# I want to give another stray a good home but...



## beansandcharlie (Jan 30, 2013)

I have two wonderful cats and I really want to take in another that is a neighborhood stray. I've know this little guy since he was born from a feral mother, and have gotten him use to me and my husband so much that he could be across the street and I whistle and he comes to me. Now the problem is with one of the cats I already have. My first kitty, a female named Beans, she has always had issues with going outside the litter-box now and again. We fostered another stray last year which we gave to my sister. When we had this stray Beans had more problems going outside the litter-box more. So my concern is if I take in another Beans will have bathroom issues again, but I really want to help out another kitty.

Also I have already looked into a few shelters in the area and they only take animals from the animal control, and I'm scared if I take the stray boy to animal control he might be to shy initially and they could euthanize him.


----------



## Arianwen (Jun 3, 2012)

I guess it comes down to how bad the problems were and whether you feel you could cope with them.


----------



## grrawritsjordi (Dec 29, 2012)

This may be a stupid question, but when you had all three cats at one time, how many litterboxes did you have? The rule is 1 per cat + 1. We had that problem when we first got the girls, but when we got two boxes (by the rule we should have three) it cleared up.

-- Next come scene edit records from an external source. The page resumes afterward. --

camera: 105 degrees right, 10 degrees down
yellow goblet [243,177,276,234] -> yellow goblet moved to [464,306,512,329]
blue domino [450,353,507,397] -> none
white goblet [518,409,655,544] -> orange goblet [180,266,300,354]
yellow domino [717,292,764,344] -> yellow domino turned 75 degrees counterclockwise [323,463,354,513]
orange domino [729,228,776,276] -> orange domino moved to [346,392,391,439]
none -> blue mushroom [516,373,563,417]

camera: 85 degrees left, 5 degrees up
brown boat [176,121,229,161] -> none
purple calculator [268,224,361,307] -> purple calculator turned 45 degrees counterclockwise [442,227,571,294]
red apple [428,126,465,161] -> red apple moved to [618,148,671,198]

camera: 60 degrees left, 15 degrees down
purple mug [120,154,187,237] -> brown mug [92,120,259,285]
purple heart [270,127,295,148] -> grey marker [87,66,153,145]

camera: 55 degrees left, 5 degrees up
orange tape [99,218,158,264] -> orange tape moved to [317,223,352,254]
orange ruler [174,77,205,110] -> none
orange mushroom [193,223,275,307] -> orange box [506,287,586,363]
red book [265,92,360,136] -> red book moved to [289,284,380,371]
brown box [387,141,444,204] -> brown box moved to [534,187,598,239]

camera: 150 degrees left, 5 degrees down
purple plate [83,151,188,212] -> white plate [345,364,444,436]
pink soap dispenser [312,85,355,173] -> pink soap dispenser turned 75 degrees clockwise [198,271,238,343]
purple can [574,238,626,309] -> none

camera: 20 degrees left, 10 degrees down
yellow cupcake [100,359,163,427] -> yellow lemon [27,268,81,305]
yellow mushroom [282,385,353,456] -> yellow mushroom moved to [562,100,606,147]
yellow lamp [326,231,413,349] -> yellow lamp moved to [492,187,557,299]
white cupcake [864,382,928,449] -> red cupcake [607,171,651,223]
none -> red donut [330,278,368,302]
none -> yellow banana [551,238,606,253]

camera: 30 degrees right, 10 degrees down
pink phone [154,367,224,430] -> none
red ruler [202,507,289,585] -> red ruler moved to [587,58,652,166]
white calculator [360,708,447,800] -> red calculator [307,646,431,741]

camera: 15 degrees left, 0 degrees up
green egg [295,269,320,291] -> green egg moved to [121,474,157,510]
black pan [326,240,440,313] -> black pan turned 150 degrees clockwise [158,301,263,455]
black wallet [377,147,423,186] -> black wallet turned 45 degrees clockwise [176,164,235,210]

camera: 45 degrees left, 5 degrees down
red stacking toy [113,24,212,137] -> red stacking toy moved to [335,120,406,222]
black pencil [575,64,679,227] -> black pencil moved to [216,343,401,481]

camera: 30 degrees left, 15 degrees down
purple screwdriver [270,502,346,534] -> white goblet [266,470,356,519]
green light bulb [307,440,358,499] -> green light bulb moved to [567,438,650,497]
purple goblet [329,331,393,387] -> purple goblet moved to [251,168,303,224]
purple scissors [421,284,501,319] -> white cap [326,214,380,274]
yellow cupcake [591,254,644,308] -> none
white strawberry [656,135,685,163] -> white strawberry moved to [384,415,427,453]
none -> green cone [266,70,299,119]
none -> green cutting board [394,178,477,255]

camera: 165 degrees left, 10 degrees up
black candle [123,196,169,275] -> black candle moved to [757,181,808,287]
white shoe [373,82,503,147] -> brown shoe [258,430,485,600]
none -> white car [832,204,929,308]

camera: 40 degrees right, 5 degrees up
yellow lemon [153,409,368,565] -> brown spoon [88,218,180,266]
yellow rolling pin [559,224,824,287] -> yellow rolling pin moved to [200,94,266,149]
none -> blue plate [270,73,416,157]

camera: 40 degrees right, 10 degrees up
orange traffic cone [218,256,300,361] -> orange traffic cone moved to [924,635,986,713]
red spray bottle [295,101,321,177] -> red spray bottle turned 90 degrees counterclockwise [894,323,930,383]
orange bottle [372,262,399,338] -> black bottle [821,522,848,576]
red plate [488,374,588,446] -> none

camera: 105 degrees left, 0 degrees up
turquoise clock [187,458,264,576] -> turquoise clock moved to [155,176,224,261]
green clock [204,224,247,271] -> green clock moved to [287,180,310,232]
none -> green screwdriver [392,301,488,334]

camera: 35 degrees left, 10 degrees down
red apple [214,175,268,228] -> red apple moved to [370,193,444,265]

Some cats like very clean litter.


----------



## CJinCA (Dec 5, 2011)

In addition to extra litterboxes, you could try feliway, and be sure to follow the slow introduction process.


----------



## jadis (Jul 9, 2011)

I have had alot of success with calming collars, as well as keeping a litterbox in each part of the house so they can have privacy if need be.


----------



## beansandcharlie (Jan 30, 2013)

I think I had three? lol I can't remember for sure... but right now I have four now one in the hallway and the rest in a back room. Would putting another in another room help? also what exactly is a calming collar and where would I get one? And would it help beans from peeing around the house? and what is feliway?


----------



## Marcia (Dec 26, 2010)

You won't know unles you try. Since she is a stray, be sure and keep her isolated until you get a clean bill of health from the vet - at least 2 weeks!


----------



## grrawritsjordi (Dec 29, 2012)

beansandcharlie said:


> I think I had three? lol I can't remember for sure... but right now I have four now one in the hallway and the rest in a back room. Would putting another in another room help? also what exactly is a calming collar and where would I get one? And would it help beans from peeing around the house? and what is feliway?


Having them in different parts of the house would be a good idea. Sometimes my cat doesn't realize she has to go to the bathroom until I am cleaning it out or she hears the other one going.. so maybe if you have them in more than one area she will think "Oh, I have to go and here is a convenient litter box!"

A calming collar basically has phermones on it that calms cats down. You can get them at most pet stores, I saw them at PetCo just last night and thought about getting one. It could definitely help with the peeing, especially if it is caused by stress or anxiety. Feliway is the same thing, just a brandname. I think Feliway makes calming collars, but it also comes in a spray and a defuser that you plug in.


----------



## jadis (Jul 9, 2011)

I buy the calming collars in a three pack at Petsmart...I think $30 for the box of 3 but well worth it. Muffin was bullying Tigerlily a while back and she would pee on the bed, even after a clean bill of health and a clean litterbox three feet away. I closed her off from the bedroom and got the collars for all the cats. She hasn't peed outside the box since, even after I gave her access to the bedroom again. I gave her access to the bedroom after about a month with the calming collar and it's been 4 months total. I don't put them on all the cats anymore, but Tigerlily and the two fosters wear them.


----------



## spirite (Jul 31, 2012)

I have these collars: NatureCALM 24/7 Feline Calming Pheromone Collar (Upto 15" Neck)

The collars work the same way as sprays like Feliway. They have the odor of cat pheromones, so cats feel more relaxed. I have a spray called At Ease that I got at Petsmart, I think, and I use it every time we take a trip to the vet. It works really well.


----------